▸ TEXT:
◇ ◇ ◇

United Nations Convention against Corruption
New Zealand signed the United Nations Convention against Corruption (UNCAC) in 2003 and ratified it in November 2015.
Once every 5 years UNCAC signatories undergo a review process that consists of a self-assessment, then peer review and completed with the publication of a country review report.
New Zealand’s first cycle review was in 2016/17. It included a peer review by Cameroon and Turkey in 2017 and the final report published in 2020.
New Zealand submitted its self-assessment checklist in 2020 for the second review cycle. TINZ was invited to review and comment on the self-assessment and many of TINZ’s comments were reflected in the final document.
The review was then put on hold due to the ongoing impacts of COVID-19 and is only now getting underway, with a review due in the second half of June 2023. Iceland and Solomon Islands are conducting the peer review.
UNCAC requires countries to criminalise a broad range of corrupt conduct, including both domestic and foreign bribery and related offences such as obstruction of justice, embezzlement of public funds and money laundering. UNCAC also obliges countries to adopt coordinated preventative measures such as transparent procurement processes, codes of conduct for public officials, enhanced access to public information, effective auditing and accounting standards for the private sector and active engagement with civil society.
TINZ will be advocating for more open discussion with civil society in the UNCAC process and contents, and more proactive transparency and timeliness of reporting on New Zealand’s review reports.
OECD Anti-Bribery Convention
New Zealand signed the OECD Anti-Bribery Convention in 1997 and ratified it in 2001. All of New Zealand’s previous reports are available online via the OECD’s website. NZ’s most recent mutual evaluation against the Convention was in 2013 with an update on that in 2016. Another mutual evaluation is overdue, with COVID again interrupting progress. We hear that the review is more likely to occur in 2024.
The Convention requires countries to criminalise the offence of foreign bribery (i.e. where an individual or business from New Zealand pays a bribe to a foreign public official in the conduct of international business).

◇ ◇ ◇

Stored data entries
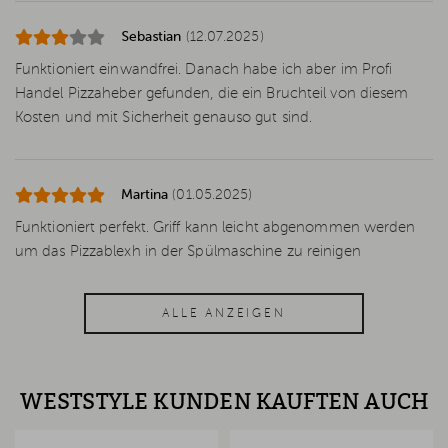
Sebastian
(12.07.2025)
Funktioniert einwandfrei. Danach habe ich aber im Profi
Handel Pizzaheber gefunden, die ein Bruchteil von diesem
Kosten und mit Sicherheit genauso gut sind.
Martina
(01.05.2025)
Funktioniert perfekt. Griff kann leicht abgenommen werden
um das Pizzablexh in der Spülmaschine zu reinigen
ALLE ANZEIGEN
WESTSTYLE KUNDEN KAUFTEN AUCH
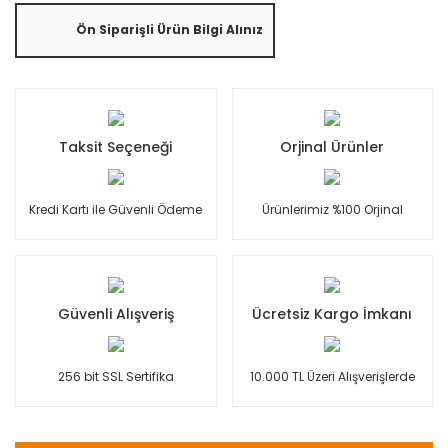
Ön Siparişli Ürün Bilgi Alınız
Taksit Seçeneği
Orjinal Ürünler
Kredi Kartı ile Güvenli Ödeme
Ürünlerimiz %100 Orjinal
Güvenli Alışveriş
Ücretsiz Kargo İmkanı
256 bit SSL Sertifika
10.000 TL Üzeri Alışverişlerde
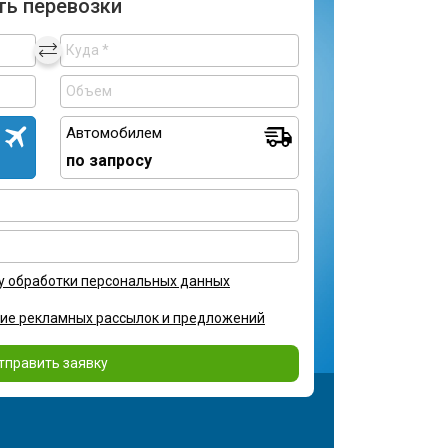
ть перевозки
Автомобилем
по запросу
у обработки персональных данных
ние рекламных рассылок и предложений
тправить заявку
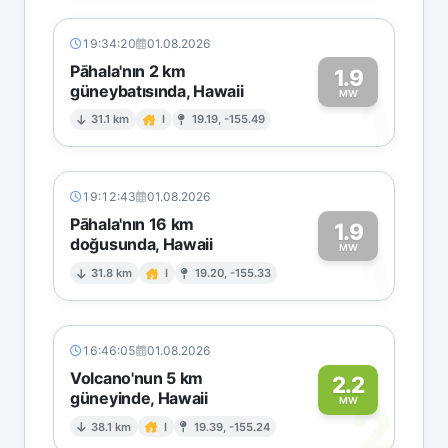
19:34:20
01.08.2026
Pāhala'nın 2 km
1.9
güneybatısında, Hawaii
1
MW
31.1 km
I
19.19, -155.49
19:12:43
01.08.2026
Pāhala'nın 16 km
1.9
doğusunda, Hawaii
1
MW
31.8 km
I
19.20, -155.33
16:46:05
01.08.2026
Volcano'nun 5 km
2.2
güneyinde, Hawaii
2
MW
38.1 km
I
19.39, -155.24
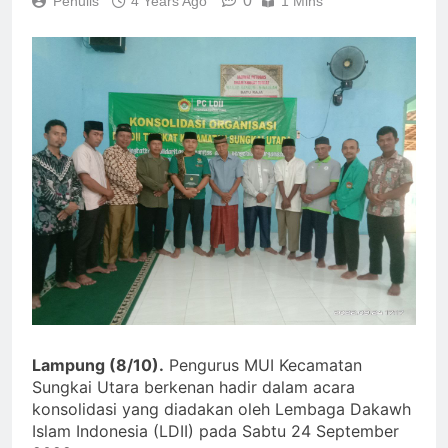
0
Penulis
4 Years Ago
1 Mins
Lampung (8/10).
Pengurus MUI Kecamatan
Sungkai Utara berkenan hadir dalam acara
konsolidasi yang diadakan oleh Lembaga Dakawh
Islam Indonesia (LDII) pada Sabtu 24 September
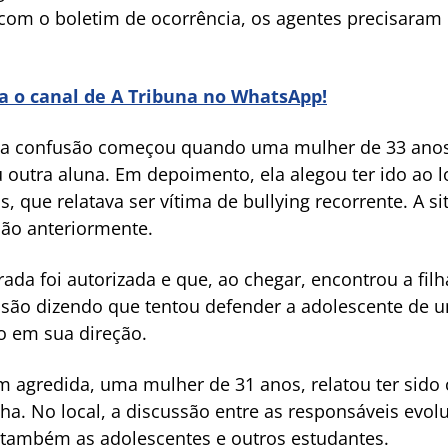
 com o boletim de ocorrência, os agentes precisaram 
ra o canal de A Tribuna no WhatsApp!
ue a confusão começou quando uma mulher de 33 ano
iu outra aluna. Em depoimento, ela alegou ter ido ao 
s, que relatava ser vítima de bullying recorrente. A s
ção anteriormente.
ada foi autorizada e que, ao chegar, encontrou a filh
ressão dizendo que tentou defender a adolescente de
o em sua direção.
m agredida, uma mulher de 31 anos, relatou ter sido
ha. No local, a discussão entre as responsáveis evol
o também as adolescentes e outros estudantes.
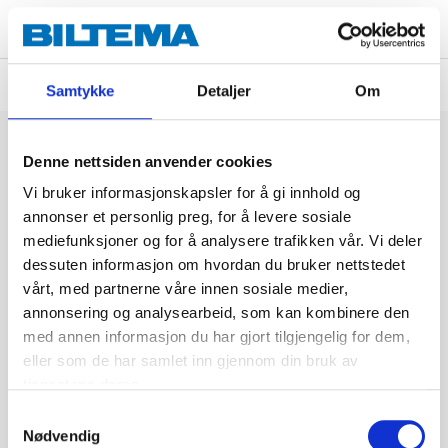
Om produsenten
Samtykke
Detaljer
Om
Denne nettsiden anvender cookies
Vi bruker informasjonskapsler for å gi innhold og
annonser et personlig preg, for å levere sosiale
mediefunksjoner og for å analysere trafikken vår. Vi deler
dessuten informasjon om hvordan du bruker nettstedet
vårt, med partnerne våre innen sosiale medier,
annonsering og analysearbeid, som kan kombinere den
med annen informasjon du har gjort tilgjengelig for dem,
eller som de har samlet inn gjennom din bruk av
tjenestene deres.
Samtykkevalg
Nødvendig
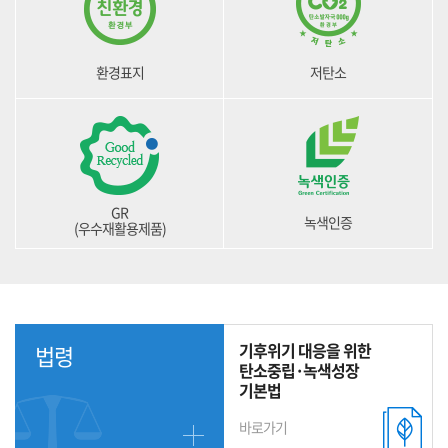
환경표지
저탄소
GR
녹색인증
(우수재활용제품)
기후위기 대응을 위한
법령
탄소중립·녹색성장
기본법
바로가기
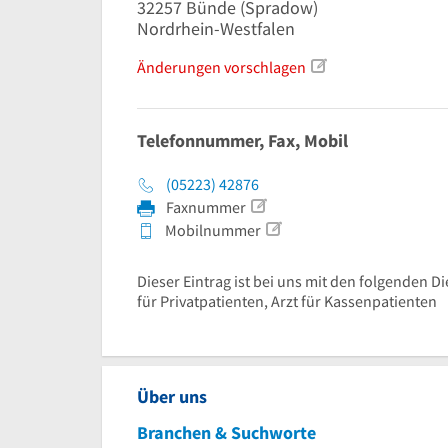
32257
Bünde
(Spradow)
Nordrhein-Westfalen
Änderungen vorschlagen
Telefonnummer, Fax, Mobil
(05223) 42876
Faxnummer
Mobilnummer
Dieser Eintrag ist bei uns mit den folgenden Di
für Privatpatienten, Arzt für Kassenpatienten
Über uns
Branchen & Suchworte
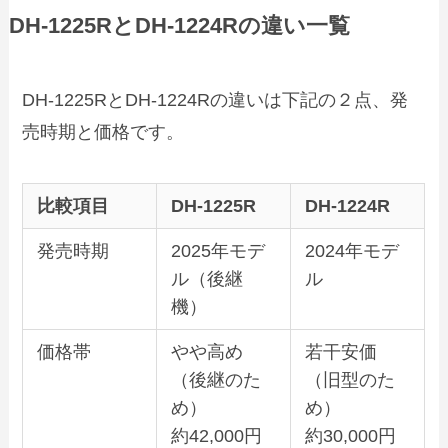
DH‑1225RとDH‑1224Rの違い一覧
DH‑1225RとDH‑1224Rの違いは下記の２点、発
売時期と価格です。
比較項目
DH‑1225R
DH‑1224R
発売時期
2025年モデ
2024年モデ
ル（後継
ル
機）
価格帯
やや高め
若干安価
（後継のた
（旧型のた
め）
め）
約42,000円
約30,000円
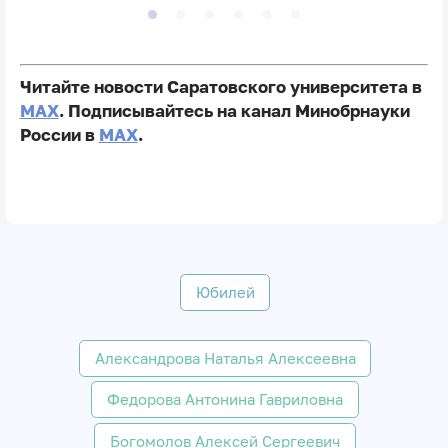
Читайте новости Саратовского университета в
MAX
. Подписывайтесь на канал Минобрнауки
России в
MAX
.
Юбилей
Александрова Наталья Алексеевна
Федорова Антонина Гавриловна
Богомолов Алексей Сергеевич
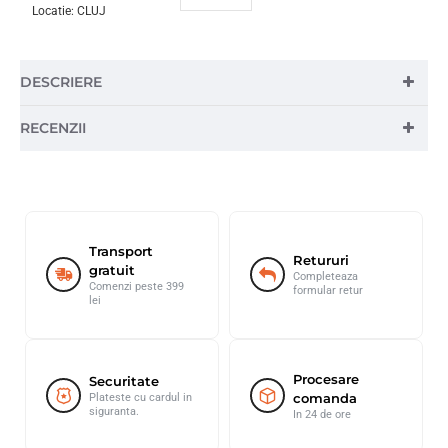
Locatie:
CLUJ
DESCRIERE
RECENZII
Transport
Retururi
gratuit
Completeaza
Comenzi peste 399
formular retur
lei
Procesare
Securitate
comanda
Plateste cu cardul in
siguranta.
In 24 de ore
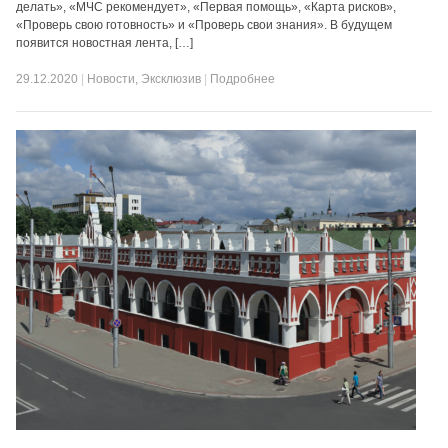
делать», «МЧС рекомендует», «Первая помощь», «Карта рисков»,
«Проверь свою готовность» и «Проверь свои знания». В будущем
появится новостная лента, […]
29.12.2020
|
Новости
,
Эксклюзив
|
Подробнее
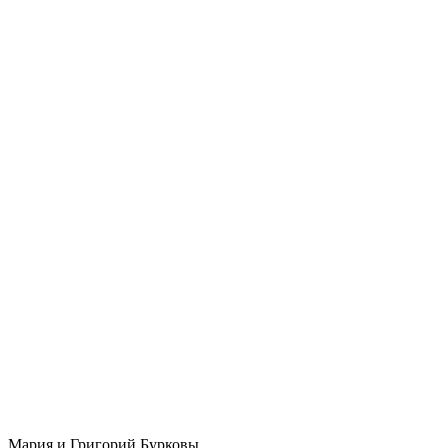
Мария и Григорий Бурковы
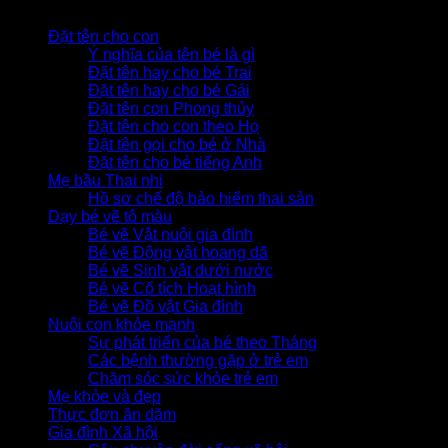
Đặt tên cho con
Ý nghĩa của tên bé là gì
Đặt tên hay cho bé Trai
Đặt tên hay cho bé Gái
Đặt tên con Phong thủy
Đặt tên cho con theo Họ
Đặt tên gọi cho bé ở Nhà
Đặt tên cho bé tiếng Anh
Mẹ bầu Thai nhi
Hồ sơ chế độ bảo hiểm thai sản
Dạy bé vẽ tô màu
Bé vẽ Vật nuôi gia đình
Bé vẽ Động vật hoang dã
Bé vẽ Sinh vật dưới nước
Bé vẽ Cổ tích Hoạt hình
Bé vẽ Đồ vật Gia đình
Nuôi con khỏe mạnh
Sự phát triển của bé theo Tháng
Các bệnh thường gặp ở trẻ em
Chăm sóc sức khỏe trẻ em
Mẹ khỏe và đẹp
Thực đơn ăn dặm
Gia đình Xã hội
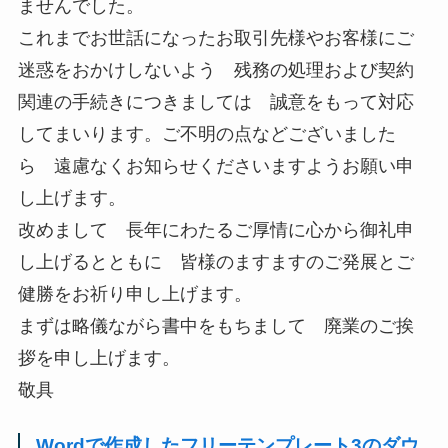
ませんでした。
これまでお世話になったお取引先様やお客様にご
迷惑をおかけしないよう 残務の処理および契約
関連の手続きにつきましては 誠意をもって対応
してまいります。ご不明の点などございました
ら 遠慮なくお知らせくださいますようお願い申
し上げます。
改めまして 長年にわたるご厚情に心から御礼申
し上げるとともに 皆様のますますのご発展とご
健勝をお祈り申し上げます。
まずは略儀ながら書中をもちまして 廃業のご挨
拶を申し上げます。
敬具
Wordで作成したフリーテンプレート3のダウ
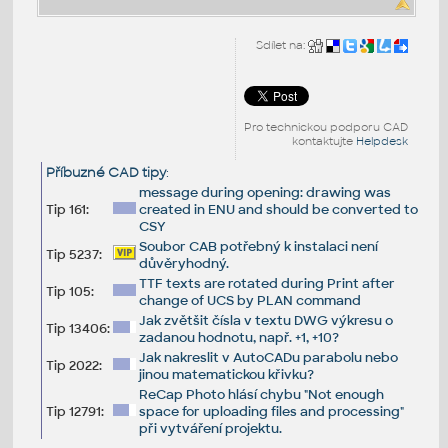
Sdílet na:
Pro technickou podporu CAD
kontaktujte
Helpdesk
Příbuzné CAD tipy
:
message during opening: drawing was
Tip 161:
created in ENU and should be converted to
CSY
Soubor CAB potřebný k instalaci není
Tip 5237:
důvěryhodný.
TTF texts are rotated during Print after
Tip 105:
change of UCS by PLAN command
Jak zvětšit čísla v textu DWG výkresu o
Tip 13406:
zadanou hodnotu, např. +1, +10?
Jak nakreslit v AutoCADu parabolu nebo
Tip 2022:
jinou matematickou křivku?
ReCap Photo hlásí chybu "Not enough
Tip 12791:
space for uploading files and processing"
při vytváření projektu.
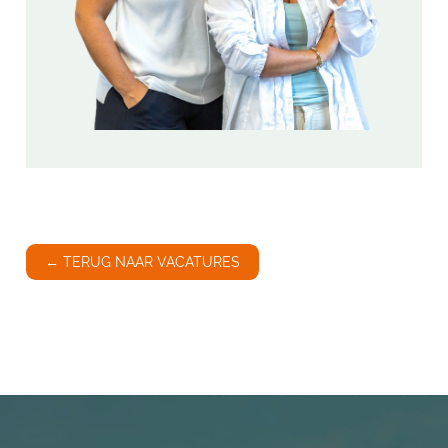
← TERUG NAAR VACATURES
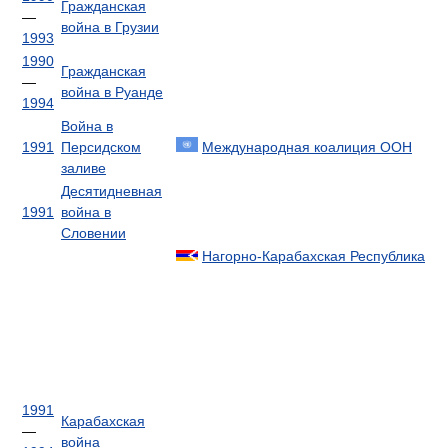
Гражданская
—
война в Грузии
1993
1990
Гражданская
—
война в Руанде
1994
Война в
1991
Персидском
Международная коалиция ООН
заливе
Десятидневная
1991
война в
Словении
Нагорно-Карабахская Республика
1991
Карабахская
—
война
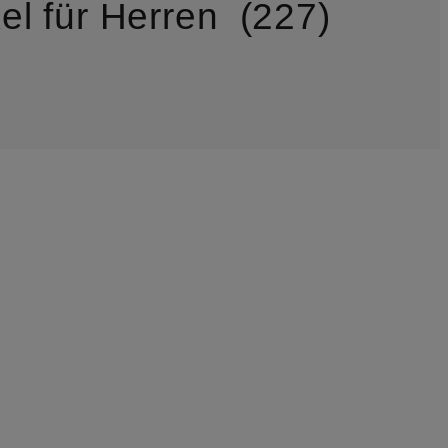
el für Herren
227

◇ ◇ ◇

▸ WORK REQUEST 1:
Based on the text about New Zealand's anti-corruption conventions, decide whether each statement below agrees with it. Answer yes or no for each, and quote the words from the text that settle it.
(a) New Zealand ratified UNCAC in 2003.
(b) Iceland and Solomon Islands are carrying out the peer review for the second review cycle.
(c) New Zealand's most recent mutual evaluation against the OECD Anti-Bribery Convention took place in 2016.
▸ WORK REQUEST 2:
From the text about New Zealand's anti-corruption conventions, reproduce the passage between "TINZ will be" and "of international business).", inclusive.

▸ EXERCISE RESULT 1:
(a) No: "New Zealand signed the United Nations Convention against Corruption (UNCAC) in 2003 and ratified it in November 2015."
(b) Yes: "Iceland and Solomon Islands are conducting the peer review."
(c) No: "NZ’s most recent mutual evaluation against the Convention was in 2013 with an update on that in 2016."

▸ EXERCISE RESULT 2:
TINZ will be advocating for more open discussion with civil society in the UNCAC process and contents, and more proactive transparency and timeliness of reporting on New Zealand’s review reports.
OECD Anti-Bribery Convention
New Zealand signed the OECD Anti-Bribery Convention in 1997 and ratified it in 2001. All of New Zealand’s previous reports are available online via the OECD’s website. NZ’s most recent mutual evaluation against the Convention was in 2013 with an update on that in 2016. Another mutual evaluation is overdue, with COVID again interrupting progress. We hear that the review is more likely to occur in 2024.
The Convention requires countries to criminalise the offence of foreign bribery (i.e. where an individual or business from New Zealand pays a bribe to a foreign public official in the conduct of international business).